Service	Enabled	Notes
calico	yes	Default CNI plugin
cert-manager	yes	TLS certificate automation
etcd-backup	yes	etcd backup to S3/Swift
external-snapshotter	yes	Volume snapshot support
fluxcd	yes	GitOps controller
gateway	yes	Gateway controller
gateway-api	yes	Gateway API CRDs
headlamp	yes	Cluster dashboard UI
keycloak	yes	Identity and access management
kube-prometheus-stack	yes	Monitoring (Prometheus, Grafana, Alertmanager)
kyverno	yes	Policy engine
loki	yes	Log aggregation
olm	yes	Operator Lifecycle Manager
openstack-ccm	yes	OpenStack cloud controller
openstack-csi	yes	OpenStack Cinder CSI driver
postgres-operator	yes	PostgreSQL operator
rbac-manager	yes	Declarative RBAC management
sources	yes	FluxCD GitRepository sources
tempo	yes	Distributed tracing
velero	yes	Backup and disaster recovery

Disabled by Default

Service	Enabled	Notes
vsphere-csi	no	Only for VMware environments
weave-gitops	no	Alternative GitOps UI
alert-proxy	no	Requires device ID, service token, and account number

GitOps-Base Service Versions

Service versions are pinned in the openCenter-gitops-base repository under applications/base/services/<service>/helm-values/. The CLI does not set service versions directly — it generates FluxCD GitRepository sources that reference a tagged release of openCenter-gitops-base.
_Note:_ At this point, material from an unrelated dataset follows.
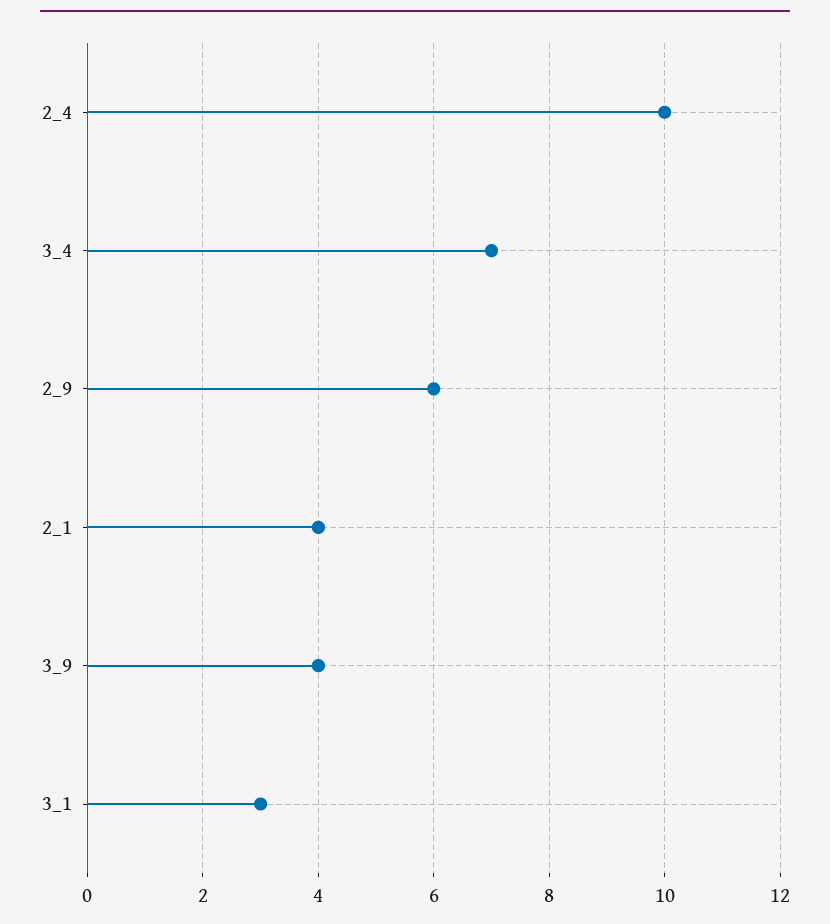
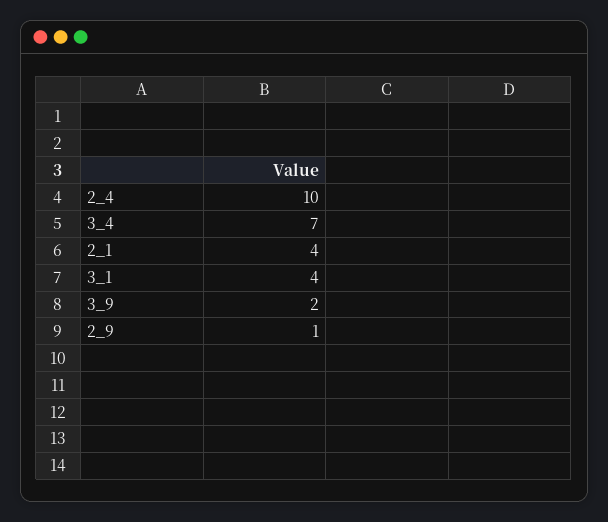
2_9: 6 -> 1
3_9: 4 -> 2
3_1: 3 -> 4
To check or override a service version, inspect the HelmRelease in the gitops-base repository or add an override-values.yaml in your cluster overlay directory.

Overriding Defaults

Three methods, in order of precedence (highest first):

1. CLI --set flag: opencenter cluster init my-cluster --set opencenter.cluster.kubernetes.version=1.31.4
2. Config file edit: opencenter cluster edit my-cluster
3. Schema defaults: Applied automatically by opencenter cluster init

Values set via --set override config file values, which override schema defaults.

For Kubespray defaults, edit the generated inventory files in infrastructure/clusters/<cluster>/inventory/group_vars/.

For GitOps-base defaults, add an override-values.yaml in your cluster overlay at applications/overlays/<cluster>/services/<service>/.